JPMorgan Global Allocation's experienced roster of portfolio managers benefit from the firm's broad resources and sharp analytical tools to shrewdly navigate markets and nimbly implement views. The strategy's institutional, R4, R5, and R6 share classes receive Morningstar Analyst Ratings of Silver, while its A, C, R2, and R3 share classes receive Bronze ratings.
This strategy exercises flexibility across currencies, regions, asset classes, and credit qualities. Duration is unconstrained, and the team may hold up to 80% of the portfolio in cash. Jeff Geller, who has been the lead portfolio manager here since the strategy's inception, and his four comanagers begin by considering the firm's capital market assumptions combined with the output of their proprietary models. The portfolio managers then determine the appropriate asset exposures that reflect their views on relative value and implement those by allocating to underlying sleeves (15 as of April 2022) resourced from across the firm’s specialist teams (global equities, high-yield bonds, and so forth).

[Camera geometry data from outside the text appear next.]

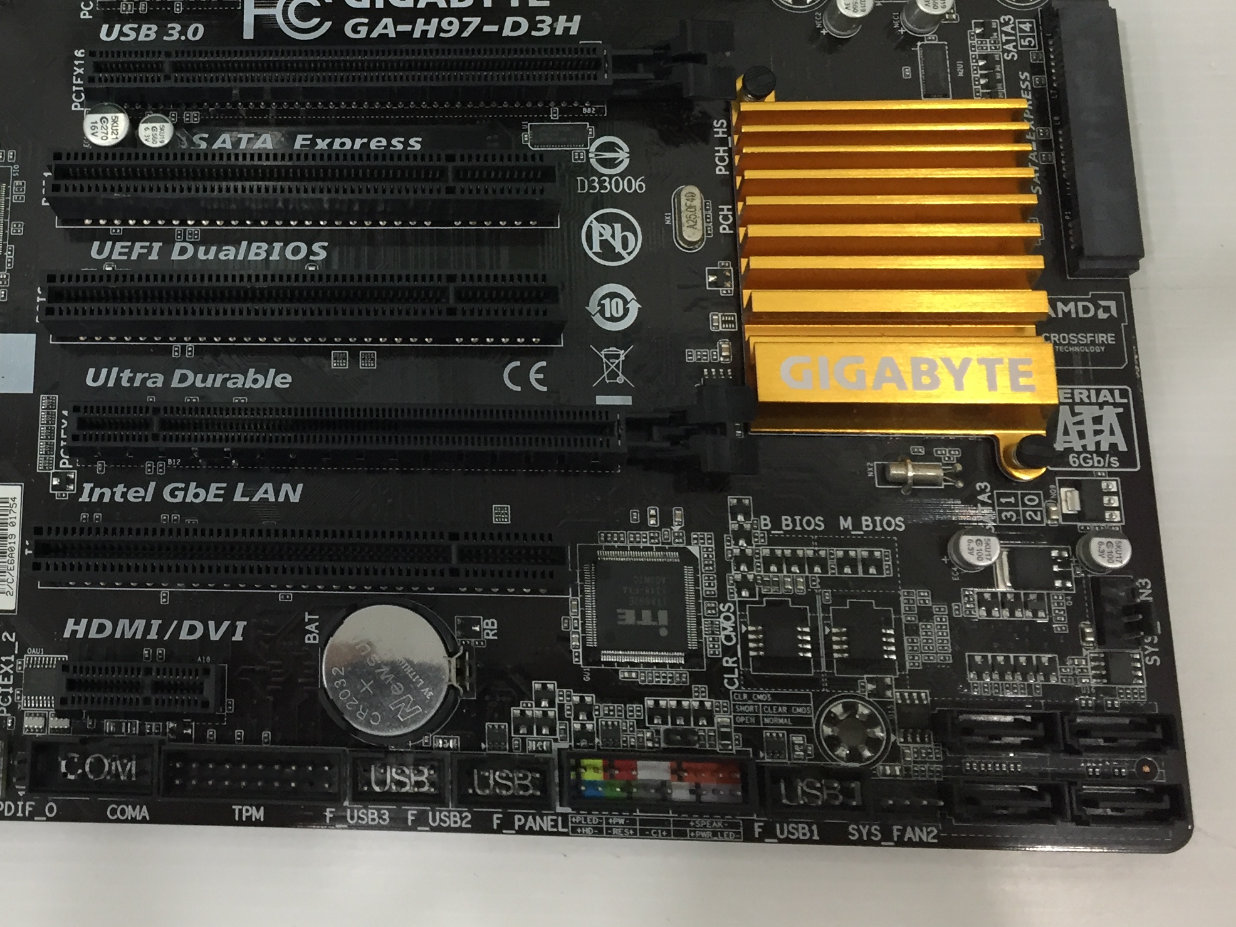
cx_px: 236
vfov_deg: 29.7
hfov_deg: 38.1
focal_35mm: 48
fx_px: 1714
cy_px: 209
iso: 125
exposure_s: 1/33
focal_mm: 4.15
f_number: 2.2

Derivatives are often used to curate portfolio characteristics at a macro level.
As of April 2022, the portfolio held 59% in equity, with over half in U.S. large-capitalization equities and most of the remainder in international or emerging-markets equities. Tighter monetary policies as well as geopolitical uncertainties have shaped the broad fixed-income exposure, which represented 20% of the portfolio and included allocations to crossover credit, high yield, and income-focused debt. Over the prior year, the team chose to cut dedicated alternatives exposure, continued to use derivatives to manage broad market moves, and limited duration when possible.
Since the strategy's first full month of performance in June 2011 through May 2022, the institutional shares generated a 5.8% annualized return that outpaced the 5.6% return of its Morningstar Global Allocation TR USD category benchmark, the 5.3% of its custom bogy (a 60% MSCI ACWI/40% Bloomberg Global Aggregate combination), as well as the 3.7% of its global allocation Morningstar Category. A more aggressive risk posture and non-U.S. exposures weighed on year-to-date performance through May 2022, but since inception, this strategy has a history of navigating rough markets more often better than not.